Jika dilihat dari keseluruhan jalan cerita dalam cerpen “Ke Solo, ke Njati”, maka alur dalam cerpen ini adalah alur sorot balik atau flash back. Urutan peristiwa yang diceritakan tidak kronologis. Penceritaan di awali peristiwa tokoh Ibu yang mempunyai dua anak yang masih kecil-kecil (Ti dan si bungsu), ingin mudik Lebaran. Alat transportasi (bus) yang digunakan Ibu dan kedua anaknya untuk mudik penuh sesak dan berjejal pada hari pertama dan kedua Lebaran. Pada bagian berikutnya digambarkan secara flash back tentang suami dari tokoh ibu. Sang suami yang bekerja sebagai buruh bangunan, meninggal tiga tahun lalu karena kecelakaan saat bekerja. Kemudian cerita kembali ke masa kini, konflik mulai muncul dan berkembang. Oleh-oleh yang sudah dibeli, karcis beli dari calo, jajan, ongkos bolak-balik bajaj dan semua uang habis terkuras. Akhirnya, mereka benar-benar batal mudik dan memutuskan kembali pulang ke kamar sewaan yang kumuh di bilangan Kali Malang. Sang Ibu berjanji pada kedua anaknya, ia akan menggantinya dengan pergi ke Kebon Binatang, meski ia tak tahu akan pakai uang apa nanti untuk pergi ke

Kebon Binatang. Pengarang diakhir cerita memberikan dua penyelesaian sekaligus.

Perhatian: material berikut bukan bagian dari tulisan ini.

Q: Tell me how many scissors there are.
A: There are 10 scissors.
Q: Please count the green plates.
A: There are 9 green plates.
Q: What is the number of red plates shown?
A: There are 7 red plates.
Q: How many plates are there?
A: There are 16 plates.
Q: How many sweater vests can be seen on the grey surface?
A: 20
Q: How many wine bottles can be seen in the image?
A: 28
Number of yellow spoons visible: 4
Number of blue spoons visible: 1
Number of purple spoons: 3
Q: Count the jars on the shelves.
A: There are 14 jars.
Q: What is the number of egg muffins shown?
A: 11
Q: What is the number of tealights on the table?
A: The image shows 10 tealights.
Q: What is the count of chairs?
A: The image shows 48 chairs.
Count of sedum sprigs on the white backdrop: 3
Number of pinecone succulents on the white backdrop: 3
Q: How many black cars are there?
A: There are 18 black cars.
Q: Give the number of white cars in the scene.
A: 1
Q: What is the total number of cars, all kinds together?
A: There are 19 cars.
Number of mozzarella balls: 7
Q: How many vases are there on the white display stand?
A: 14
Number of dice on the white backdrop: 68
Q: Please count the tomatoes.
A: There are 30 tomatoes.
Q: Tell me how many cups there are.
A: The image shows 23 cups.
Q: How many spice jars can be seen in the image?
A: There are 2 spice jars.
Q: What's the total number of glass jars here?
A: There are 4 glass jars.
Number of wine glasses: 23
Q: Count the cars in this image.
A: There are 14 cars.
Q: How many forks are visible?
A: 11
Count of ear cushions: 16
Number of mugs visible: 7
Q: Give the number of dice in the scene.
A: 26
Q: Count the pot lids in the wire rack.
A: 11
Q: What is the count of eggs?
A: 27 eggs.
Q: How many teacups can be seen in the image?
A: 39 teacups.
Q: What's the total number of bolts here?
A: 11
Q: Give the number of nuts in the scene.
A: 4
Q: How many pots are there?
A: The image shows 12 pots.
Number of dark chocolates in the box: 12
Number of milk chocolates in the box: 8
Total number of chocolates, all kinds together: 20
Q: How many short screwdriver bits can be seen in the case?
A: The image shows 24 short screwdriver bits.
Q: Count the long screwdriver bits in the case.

Pertama, kegagalan dan kekecewaan kedua anaknya (Ti dan si bungsu) , diselesaikan dengan menciptakan sebuah lagu. Kedua, tokoh ibu yang hanya bisa nrimo dan pasrah, akhirnya menyelesaikan semua masalahnya dengan kembali ke rumah majikannya.

2.1.2 Tokoh

Dilihat dari segi peranan atau tingkat pentingnya tokoh dalam sebuah cerita, Nurgiyantoro (1995: 176) membagi tokoh menjadi dua bagian, yaitu tokoh utama (main character) dan tokoh tambahan (peripheral character). Yang termasuk tokoh utama (main character) dalam cerpen “Ke Solo, ke Njati” adalah tokoh Ibu. Tokoh ibu dalam cerpen ini merupakan tokoh penting yang paling sering diceritakan dan selalu berhubungan dengan tokoh-tokoh lain. Tokoh ibu ditampilkan terus menerus dari awal cerita, tengah, maupun diakhir cerita sehingga mendominasi hampir seluruh bagian dalam cerita.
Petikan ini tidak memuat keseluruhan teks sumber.